As I mentioned above, I wanted this Sneed House story to be different from those that have come before it. In retrospect, that was a terribly pompous statement. It first suggests that I might have had the time and initiative to read everything that has ever been written on the house (in fact, there does not appear to have been much, so I may have come close to doing this). It then suggests I might be able to stumble on some angle that no other writer or reporter has previously considered. I would like to believe that by adding my words to the conversation, a tide of new interest might bring the house out of the catacombs of Austin's cultural awareness and into the light for good, turning it into a popular attraction like the Alamo or Monticello (the former home of President Thomas Jefferson, another slaveowner. Austin's leadership could perhaps learn a lesson from that Virginia plantation, an example of a memorial that is determined not to forget its roots in human bondage) – that somehow I will be doing a small part to reclaim a bit of important history.

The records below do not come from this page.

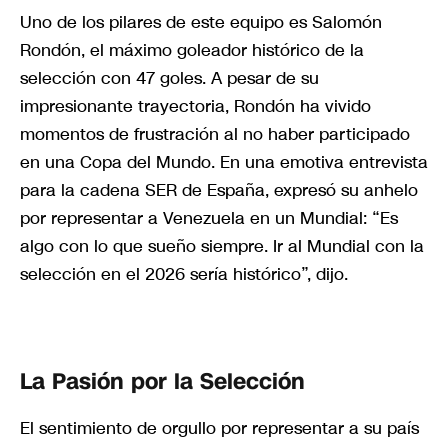
Uno de los pilares de este equipo es Salomón
Rondón, el máximo goleador histórico de la
selección con 47 goles. A pesar de su
impresionante trayectoria, Rondón ha vivido
momentos de frustración al no haber participado
en una Copa del Mundo. En una emotiva entrevista
para la cadena SER de España, expresó su anhelo
por representar a Venezuela en un Mundial: “Es
algo con lo que sueño siempre. Ir al Mundial con la
selección en el 2026 sería histórico”, dijo.
La Pasión por la Selección
El sentimiento de orgullo por representar a su país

These seem worthy goals, but unlikely to be achieved. This story has been less about the house itself, than about the tendency of events to be replaced by more events until all or most are forgotten, and only the most meager strands survive. While I would like to see the house renovated to recall some semblance of what it once was, a more conspicuous reminder of our own complex past, this is mostly out of curiosity, my personal interest in relics and legends. Ford's Theatre in D.C., where Abraham Lincoln was shot, and the Petersen House across the street, where he died a few hours later, have both been kept in a condition that is very close to what they were in 1865 when those events occurred. They include period furnishings as well as some original artifacts, such as the pillow Lincoln bled on as he was dying. I've visited these places and, to some extent, was moved by them. But even with the attention these historic places have seen, and the upkeep they have benefited from, they do not replicate the eras they have witnessed. It is this fleeting quality of lives and moments that leaves me more befuddled than outraged at the glorification of Confederates on the Texas Capitol grounds, or the subtle, determined nudging of Comal Bluff toward oblivion.

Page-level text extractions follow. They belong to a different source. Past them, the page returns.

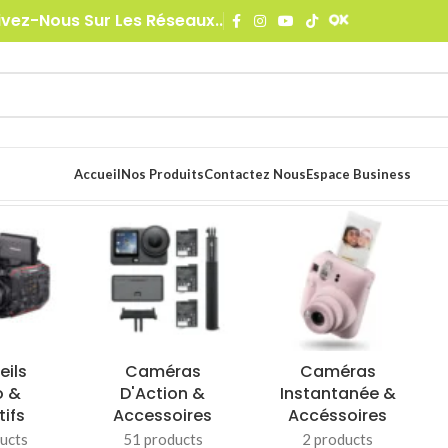
ivez-Nous Sur Les Réseaux..
Accueil
Nos Produits
Contactez Nous
Espace Business
ges &
Informatique &
Pro Audio
Studio
Mobilité
97 products
ducts
417 products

I described the house as having been "marred" by graffiti. Perhaps it is appropriate that it is so. After all, what amount of allegiance to a 19th century slaveowning family's home could a modern teenager, most likely a racial minority, be expected to have? What is unfortunate may be not that the graffiti exists, but that it is more blind deviance than political gesture, an artifact of economic and social disparities which are themselves a product of America's legacy of inequality. These economic and social structures are far more sinister, and much harder to ignore, than a crumbling foundation on the south side of town.
I can write my story, but in the face of the years, those before me and the ones to come long after I've gone, I am powerless. This story, like the Sneeds, might briefly shine a light on a corner of Austin – but after a few days, that light will fade, and the story will retreat to the margins to haunt the legacy of the house ... another ghost.
The house will stay where it is, on an unnamed portion of acreage at the edge of civilization, destined for demolition, primed to be forgotten.